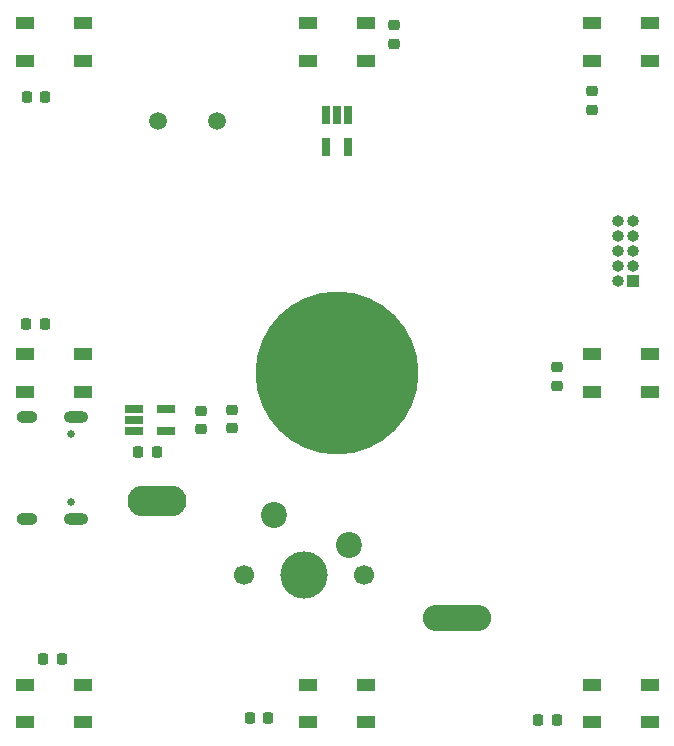
<source format=gbr>
%TF.GenerationSoftware,KiCad,Pcbnew,5.99.0-912657dd23-1*%
%TF.CreationDate,2021-04-24T23:07:37+00:00*%
%TF.ProjectId,bigbutton,62696762-7574-4746-9f6e-2e6b69636164,rev?*%
%TF.SameCoordinates,Original*%
%TF.FileFunction,Soldermask,Bot*%
%TF.FilePolarity,Negative*%
%FSLAX46Y46*%
G04 Gerber Fmt 4.6, Leading zero omitted, Abs format (unit mm)*
G04 Created by KiCad (PCBNEW 5.99.0-912657dd23-1) date 2021-04-24 23:07:37*
%MOMM*%
%LPD*%
G01*
G04 APERTURE LIST*
G04 Aperture macros list*
%AMRoundRect*
0 Rectangle with rounded corners*
0 $1 Rounding radius*
0 $2 $3 $4 $5 $6 $7 $8 $9 X,Y pos of 4 corners*
0 Add a 4 corners polygon primitive as box body*
4,1,4,$2,$3,$4,$5,$6,$7,$8,$9,$2,$3,0*
0 Add four circle primitives for the rounded corners*
1,1,$1+$1,$2,$3,0*
1,1,$1+$1,$4,$5,0*
1,1,$1+$1,$6,$7,0*
1,1,$1+$1,$8,$9,0*
0 Add four rect primitives between the rounded corners*
20,1,$1+$1,$2,$3,$4,$5,0*
20,1,$1+$1,$4,$5,$6,$7,0*
20,1,$1+$1,$6,$7,$8,$9,0*
20,1,$1+$1,$8,$9,$2,$3,0*%
G04 Aperture macros list end*
%ADD10C,1.500000*%
%ADD11C,0.650000*%
%ADD12O,2.100000X1.000000*%
%ADD13O,1.800000X1.000000*%
%ADD14R,1.000000X1.000000*%
%ADD15O,1.000000X1.000000*%
%ADD16RoundRect,0.218750X0.256250X-0.218750X0.256250X0.218750X-0.256250X0.218750X-0.256250X-0.218750X0*%
%ADD17RoundRect,0.218750X-0.256250X0.218750X-0.256250X-0.218750X0.256250X-0.218750X0.256250X0.218750X0*%
%ADD18RoundRect,0.218750X-0.218750X-0.256250X0.218750X-0.256250X0.218750X0.256250X-0.218750X0.256250X0*%
%ADD19RoundRect,0.218750X0.218750X0.256250X-0.218750X0.256250X-0.218750X-0.256250X0.218750X-0.256250X0*%
%ADD20R,1.500000X1.000000*%
%ADD21C,4.000000*%
%ADD22C,1.700000*%
%ADD23C,2.200000*%
%ADD24R,0.650000X1.560000*%
%ADD25R,1.560000X0.650000*%
%ADD26C,13.800000*%
%ADD27O,5.800000X2.200000*%
%ADD28O,5.000000X2.600000*%
G04 APERTURE END LIST*
D10*
%TO.C,X1*%
X89789000Y-83700000D03*
X94789000Y-83700000D03*
%TD*%
D11*
%TO.C,J2*%
X82411800Y-115945400D03*
X82411800Y-110165400D03*
D12*
X82911800Y-117375400D03*
X82911800Y-108735400D03*
D13*
X78761800Y-108735400D03*
X78761800Y-117375400D03*
%TD*%
D14*
%TO.C,J1*%
X129997200Y-97256600D03*
D15*
X128727200Y-97256600D03*
X129997200Y-95986600D03*
X128727200Y-95986600D03*
X129997200Y-94716600D03*
X128727200Y-94716600D03*
X129997200Y-93446600D03*
X128727200Y-93446600D03*
X129997200Y-92176600D03*
X128727200Y-92176600D03*
%TD*%
D16*
%TO.C,C4*%
X93472000Y-109778900D03*
X93472000Y-108203900D03*
%TD*%
D17*
%TO.C,C12*%
X109804200Y-75553500D03*
X109804200Y-77128500D03*
%TD*%
D18*
%TO.C,C13*%
X78689100Y-81686400D03*
X80264100Y-81686400D03*
%TD*%
%TO.C,C14*%
X78638300Y-100838000D03*
X80213300Y-100838000D03*
%TD*%
D19*
%TO.C,C16*%
X99161700Y-134239000D03*
X97586700Y-134239000D03*
%TD*%
%TO.C,C17*%
X123596500Y-134416800D03*
X122021500Y-134416800D03*
%TD*%
D16*
%TO.C,C18*%
X123596400Y-106121300D03*
X123596400Y-104546300D03*
%TD*%
D17*
%TO.C,C19*%
X126542800Y-81166900D03*
X126542800Y-82741900D03*
%TD*%
D18*
%TO.C,C20*%
X88163300Y-111734600D03*
X89738300Y-111734600D03*
%TD*%
D20*
%TO.C,D2*%
X78550000Y-78600000D03*
X78550000Y-75400000D03*
X83450000Y-75400000D03*
X83450000Y-78600000D03*
%TD*%
%TO.C,D3*%
X78550000Y-106600000D03*
X78550000Y-103400000D03*
X83450000Y-103400000D03*
X83450000Y-106600000D03*
%TD*%
%TO.C,D4*%
X78550000Y-134600000D03*
X78550000Y-131400000D03*
X83450000Y-131400000D03*
X83450000Y-134600000D03*
%TD*%
%TO.C,D5*%
X102550000Y-134600000D03*
X102550000Y-131400000D03*
X107450000Y-131400000D03*
X107450000Y-134600000D03*
%TD*%
%TO.C,D6*%
X126550000Y-134600000D03*
X126550000Y-131400000D03*
X131450000Y-131400000D03*
X131450000Y-134600000D03*
%TD*%
%TO.C,D7*%
X126550000Y-106600000D03*
X126550000Y-103400000D03*
X131450000Y-103400000D03*
X131450000Y-106600000D03*
%TD*%
%TO.C,D8*%
X126550000Y-78600000D03*
X126550000Y-75400000D03*
X131450000Y-75400000D03*
X131450000Y-78600000D03*
%TD*%
D18*
%TO.C,C15*%
X80111500Y-129235200D03*
X81686500Y-129235200D03*
%TD*%
D21*
%TO.C,SW2*%
X102184200Y-122123200D03*
D22*
X97104200Y-122123200D03*
X107264200Y-122123200D03*
D23*
X99644200Y-117043200D03*
X105994200Y-119583200D03*
%TD*%
D20*
%TO.C,D1*%
X102550000Y-78600000D03*
X102550000Y-75400000D03*
X107450000Y-75400000D03*
X107450000Y-78600000D03*
%TD*%
D24*
%TO.C,U4*%
X104002800Y-83206600D03*
X104952800Y-83206600D03*
X105902800Y-83206600D03*
X105902800Y-85906600D03*
X104002800Y-85906600D03*
%TD*%
D25*
%TO.C,U5*%
X87804000Y-109941400D03*
X87804000Y-108991400D03*
X87804000Y-108041400D03*
X90504000Y-108041400D03*
X90504000Y-109941400D03*
%TD*%
D16*
%TO.C,C21*%
X96088200Y-109702700D03*
X96088200Y-108127700D03*
%TD*%
D26*
%TO.C,SW3*%
X105000000Y-105000000D03*
D27*
X115160000Y-125740000D03*
D28*
X89760000Y-115850000D03*
%TD*%
M02*

</source>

━━━━━━━━━━━━━━━━━━━━━━━━━━━━━━

Scan the lines above for "X88163300Y-111734600D03*" and for "X126550000Y-78600000D03*". Repeat exactly the line holding each of them and every line in between.

__Answer to this problem__.
X88163300Y-111734600D03*
X89738300Y-111734600D03*
%TD*%
D20*
%TO.C,D2*%
X78550000Y-78600000D03*
X78550000Y-75400000D03*
X83450000Y-75400000D03*
X83450000Y-78600000D03*
%TD*%
%TO.C,D3*%
X78550000Y-106600000D03*
X78550000Y-103400000D03*
X83450000Y-103400000D03*
X83450000Y-106600000D03*
%TD*%
%TO.C,D4*%
X78550000Y-134600000D03*
X78550000Y-131400000D03*
X83450000Y-131400000D03*
X83450000Y-134600000D03*
%TD*%
%TO.C,D5*%
X102550000Y-134600000D03*
X102550000Y-131400000D03*
X107450000Y-131400000D03*
X107450000Y-134600000D03*
%TD*%
%TO.C,D6*%
X126550000Y-134600000D03*
X126550000Y-131400000D03*
X131450000Y-131400000D03*
X131450000Y-134600000D03*
%TD*%
%TO.C,D7*%
X126550000Y-106600000D03*
X126550000Y-103400000D03*
X131450000Y-103400000D03*
X131450000Y-106600000D03*
%TD*%
%TO.C,D8*%
X126550000Y-78600000D03*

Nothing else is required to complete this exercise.